The laws in the KP and Punjab, considered fine pieces of legislation, have narrowly defined the exempted information whereas this law drafted for implementation at the federal level has gone to an extent of separately defining ‘public record’ in Section 6, and ‘exclusion of record’ in Section 7 that goes on describing that ‘any other record which the federal government may, in public interest exclude from the purview of this Act, will also be refused.

There are many instances where the requesters have been refused information under the existing law in the name of ‘public interest'.

This is in addition to the lists given in the draft bill of ‘records that can be shared and records that can’t be shared and then certain types of information, if contained in these records, will not be shared.

On the other hand, the draft earlier approved by the Senate committee contained only one clearly and narrowly drawn list of information exempt from disclosure and declared the rest of the information to be made public.

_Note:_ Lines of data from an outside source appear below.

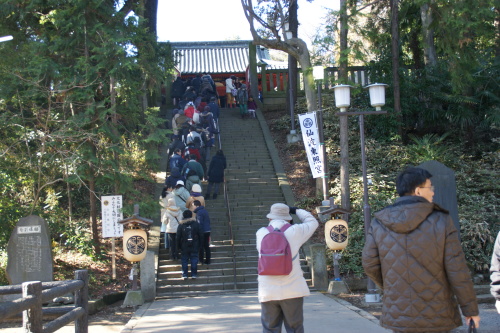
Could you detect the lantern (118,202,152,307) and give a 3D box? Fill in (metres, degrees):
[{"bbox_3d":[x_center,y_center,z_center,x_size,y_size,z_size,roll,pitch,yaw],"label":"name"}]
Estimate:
[{"bbox_3d":[-2.396,1.833,13.016,0.700,2.085,0.540,-1,-7,-9],"label":"lantern"}]

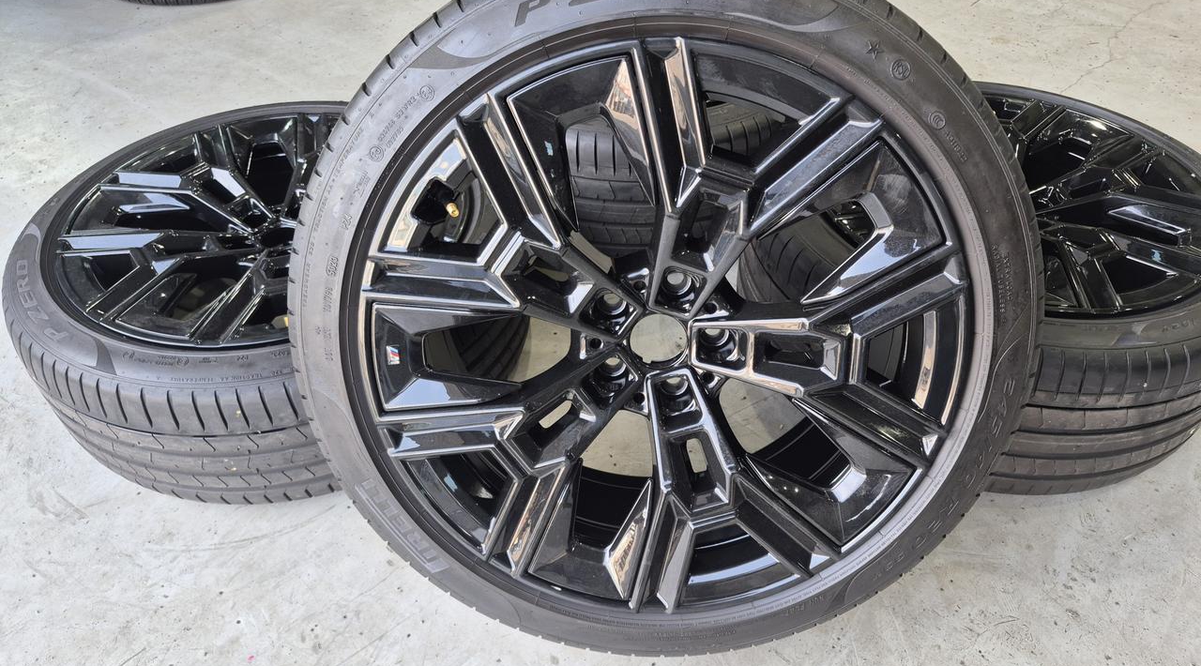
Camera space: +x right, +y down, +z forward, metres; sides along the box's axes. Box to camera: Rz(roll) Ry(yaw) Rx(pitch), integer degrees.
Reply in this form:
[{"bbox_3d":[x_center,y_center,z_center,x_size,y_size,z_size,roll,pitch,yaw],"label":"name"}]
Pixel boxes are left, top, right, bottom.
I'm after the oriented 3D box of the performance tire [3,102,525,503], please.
[{"bbox_3d":[-0.470,-0.087,1.216,0.704,0.245,0.704,1,44,0],"label":"performance tire"}]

The intended objective was to ensure maximum disclosure, a purpose defeated by the government-approved law.

The newly-drafted law doesn’t offer any right to the requester to inspect documents being granted lest he is provided the unwanted details. The Senate committee law had protected the requester’s right to inspect.

Another measure that judges the efficacy of an RTI law is the enforcement mechanism. The draft law though promises an information commission with powers of civil judge to enforce its directives; it is vague about the composition of commission. It says that commissioners would be picked from legal fraternity, civil society activists with knowledge of RTI and bureaucracy.

However, there is no provision to declare whether there will be one from each section of society or all three can be picked from one place, raising suspicions that bureaucrats will be given the task to block information instead of ensuring its provision.